2.- Las niñas y los niños infectados menores de 10 años son menos contagiosos que las personas adultas. De acuerdo con la UNICEF, los niños y niñas menores de 18 años representan alrededor del 8.5% de casos contagiados de COVID-19, con relativamente pocas muertes en comparación con otros grupos de edad. Así que las niñas y los niños infectados menores de 10 años son menos contagiosos que las personas adultas; los estudios sobre contextos educativos en donde las escuelas reabrieron, sugieren que las escuelas no se asocian con un aumento de contagios a nivel comunitario. La mayoría de los casos las escuelas han reabierto junto con la implementación de varias medidas para eviatar la propagación del virus.

3.- No se puede vacunar a niños menores de 16 años. De acuerdo con la Organización Mundial de la Salud, la vacuna sólo se ha probado en niños mayores de 16 años, por lo tanto, no se puede vacunar a niños menores de 16, incluso si pertenecen a un grupo de alto riesgo, esta es una de las razones por las que en México el Gobierno Federal está priorizando vacunar a docentes. Y aunque en Estados Unidos ya se autorizó vacunar a niños entre 12 y 16 años, la Organización Mundial de Salud todavía no ha dado luz verde para que esto ocurra de manera global, pero si así lo autorizara ¿acaso los niños menores de 12 años no podían regresar a las aulas?

4.- Riesgos en la economía y otras razones. A mediados de abril, la UNICEF urgió a México a abrir las escuelas, alguna de las razones que menciona, son el retroceso en los avances alcanzados, la gran posibilidad de que la desigualdad aumente, además de los graves riesgos que la economía sufrirá durante las generaciones futuras que tomará años en recuperarse: antes de la pandemia existía una crisis de educación en nuestro país. De acuerdo con las evaluaciones de aprendizaje PLANEA 2018, casi el 80% de las niñas y niños mexicanos no alcanzaban los aprendizajes esperados en las áreas de comprensión lectora y matemáticas.

La evidencia del impacto de la pandemia en el mundo también demuestra que con el cierre prolongado de escuelas, el riesgo de abandono escolar se incrementa.

5.- El confinamiento ha agravado los niveles de violencia, que ya de por sí sufrian nuestros niños y jóvenes en el hogar.
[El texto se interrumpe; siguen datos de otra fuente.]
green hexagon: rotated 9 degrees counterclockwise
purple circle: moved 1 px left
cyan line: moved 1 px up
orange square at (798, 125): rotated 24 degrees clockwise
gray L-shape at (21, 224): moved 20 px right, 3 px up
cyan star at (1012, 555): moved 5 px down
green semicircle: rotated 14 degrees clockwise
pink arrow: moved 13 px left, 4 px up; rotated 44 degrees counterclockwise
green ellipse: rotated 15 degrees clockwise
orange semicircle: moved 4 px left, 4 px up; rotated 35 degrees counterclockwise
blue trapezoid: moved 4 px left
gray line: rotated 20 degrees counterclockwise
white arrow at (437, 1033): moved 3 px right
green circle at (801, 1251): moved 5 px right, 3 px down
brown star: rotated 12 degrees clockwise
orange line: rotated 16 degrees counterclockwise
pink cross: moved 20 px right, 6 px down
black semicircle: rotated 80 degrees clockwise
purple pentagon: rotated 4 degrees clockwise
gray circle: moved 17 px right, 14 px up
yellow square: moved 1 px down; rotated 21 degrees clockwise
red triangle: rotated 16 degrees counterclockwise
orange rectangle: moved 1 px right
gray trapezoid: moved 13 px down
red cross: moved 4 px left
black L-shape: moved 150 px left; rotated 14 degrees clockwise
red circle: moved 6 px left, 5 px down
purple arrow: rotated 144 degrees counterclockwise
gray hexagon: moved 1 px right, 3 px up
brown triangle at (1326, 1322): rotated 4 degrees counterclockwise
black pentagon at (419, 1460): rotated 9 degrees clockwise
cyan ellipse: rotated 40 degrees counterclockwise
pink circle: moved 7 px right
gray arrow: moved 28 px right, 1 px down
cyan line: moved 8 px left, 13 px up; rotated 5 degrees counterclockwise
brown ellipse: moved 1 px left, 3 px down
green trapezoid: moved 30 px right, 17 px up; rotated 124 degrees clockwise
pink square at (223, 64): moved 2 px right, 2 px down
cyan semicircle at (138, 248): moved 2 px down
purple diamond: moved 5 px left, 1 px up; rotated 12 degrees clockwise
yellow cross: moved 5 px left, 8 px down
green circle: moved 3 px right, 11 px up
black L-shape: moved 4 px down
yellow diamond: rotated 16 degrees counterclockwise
Por lo que su permanencia prolongada en casa, crea un contexto de aislamiento social, sin posibilidad de recibir apoyo de un docente o de una persona de confianza para poder pedir ayuda. Además, estudios existentes han demostrado que el ciberacoso en línea contra niñas, niños y adolescentes en la pandemia, ha aumentado a niveles alarmantes, dejándolos en un estado de profunda vulnerabilidad.

6.- Las consecuencias que pueden tener nuestros niños y jóvenes de pasar horas frente a una pantalla de televisión son múltiples. El aprendizaje se está viendo terriblemente afectado ante la falta de socialización tanto con sus compañeros como con sus docentes. Está demostrado que el aprendizaje debe estar de la mano con estímulos emocionales que son prácticamente imposibles de obtener a través de una pantalla de televisión o digital. Adicional a esto, el sedentarismo y la falta de actividad física también están permeando la salud de niños y jóvenes. Factores físicos y psicológicos como el sobrepeso, la obesidad, la ansiedad y la frustración están alterando la vida de los más jóvenes.

Es cuestión de derechos humanos fundamentales. Por lo tanto, con todas las medidas necesarias que deben implementar las instituciones académicas para poder llevar a cabo esta nueva normalidad, como lo son estrictos controles de limpieza, sana distancia, evaluaciones médicas de manera rutinaria, etc. Nuestros niños y adolescentes deben regresar a las aulas para preservar su libre desarrollo y sus derechos humanos fundamentales.